• _Things to do_:
a – List every person named in the credit union text below.
b – In the credit union text below, rewrite the paragraph beginning "A not-for-profit, member-owned cooperative" as a short bulleted list that keeps its main facts.

==== Text provided ====

Williams said today’s customers pose a bit of a paradox in that they not only expect top-notch digital access and services, but they also still appreciate and want the opportunity to do business face to face.
To meet those needs, a full revamp is planned for the credit union’s website and mobile digital offerings, and a new full-service branch is slated to open in Orange, although Williams declined to offer more details, saying the specifics have not yet been confirmed and finalized.
“As a not-for-profit financial institution, we have a special responsibility to the people we serve,” Alison DeTuncq, the credit union’s president and CEO, said in a 60th anniversary announcement. “We’re part of this community, and this community is part of us. That means putting our members’ best interest first, supporting local education and being part of a strong, sustainable local economy.”
A not-for-profit, member-owned cooperative, the credit union has more than 62,000 members and more than $655 million in total assets. In 2013, Williams said, the credit union had $285 million in net loans to members.
Amidst the financial tumult of the last decade, “credit unions, so far, have done well as a group,” said Bill Sihler, a professor at UVa’s Darden Graduate School of Business Administration.
“There were very few or no bankruptcies when high interest rates put the [savings and loan institutions] out of business during the 1970s and 1980s,” Sihler said in an email. The reason, he said, is that credit unions made few mortgage loans and they sold off most of those they did make.
“As a result, they were able more quickly to up the rates they charged for funds to meet the rates they had to pay their members, and thus avoid the losses long-term mortgages imposed on the S&Ls,” Sihler said.
In addition, Sihler said, all credit unions benefit in that they do not pay income taxes.

==== Extracted information ====

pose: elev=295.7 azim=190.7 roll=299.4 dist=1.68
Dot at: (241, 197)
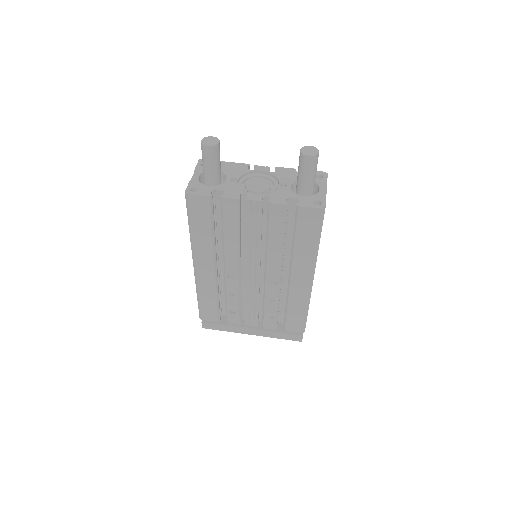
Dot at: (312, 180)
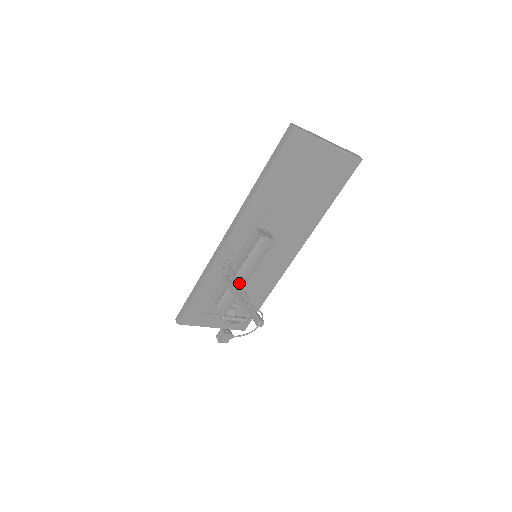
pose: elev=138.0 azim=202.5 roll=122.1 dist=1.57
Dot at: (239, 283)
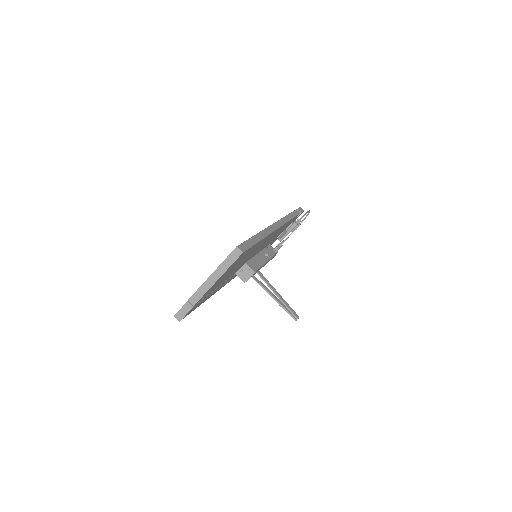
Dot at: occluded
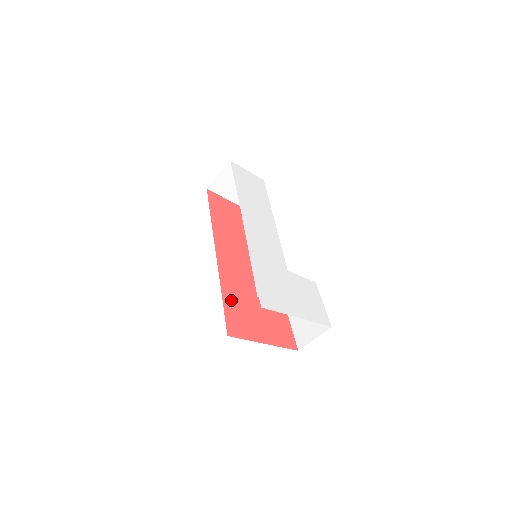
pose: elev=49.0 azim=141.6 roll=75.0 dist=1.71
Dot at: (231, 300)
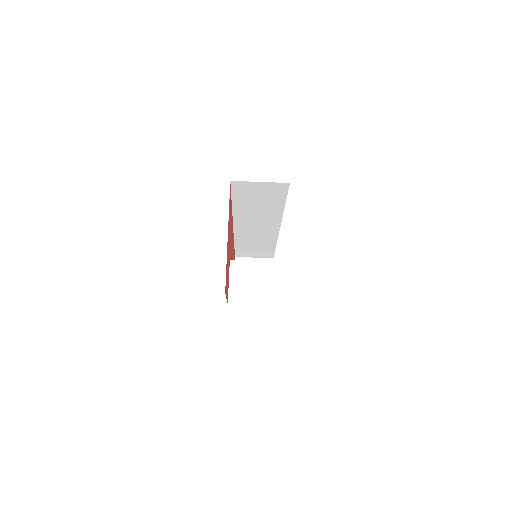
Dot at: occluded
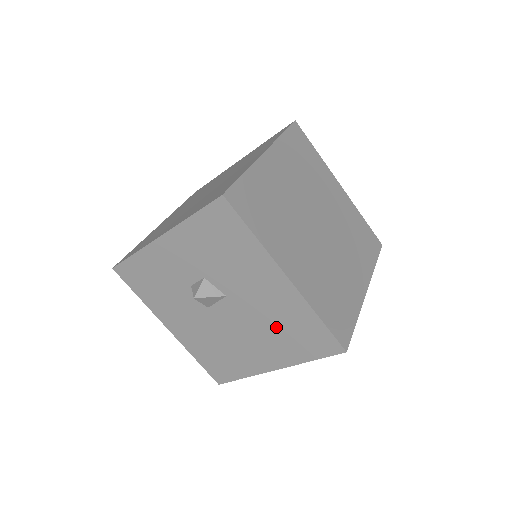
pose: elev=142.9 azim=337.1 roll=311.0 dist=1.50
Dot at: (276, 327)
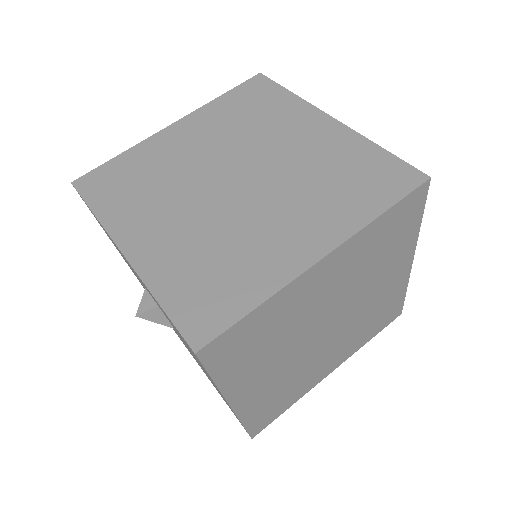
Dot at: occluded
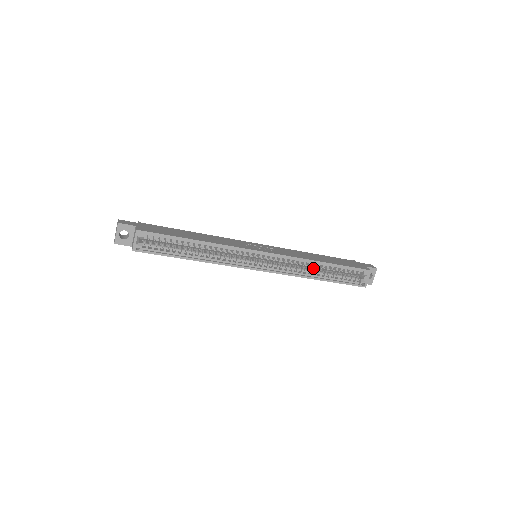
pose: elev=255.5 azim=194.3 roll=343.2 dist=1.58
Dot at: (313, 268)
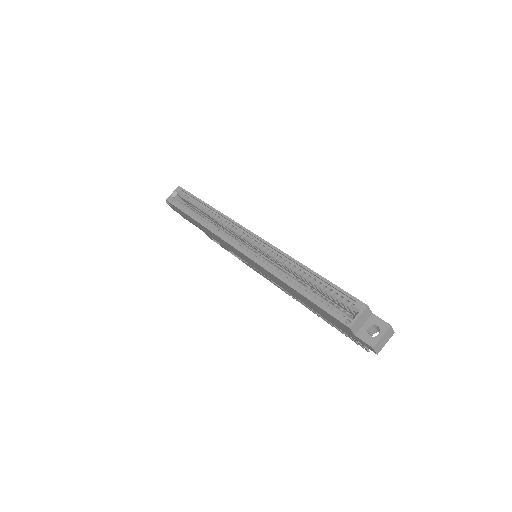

====

• _Outputs by task_:
a –
- Williams
- Alison DeTuncq
- Bill Sihler

b –
- The credit union is a not-for-profit, member-owned cooperative.
- It has more than 62,000 members.
- It holds more than $655 million in total assets.
- In 2013, it had $285 million in net loans to members, according to Williams.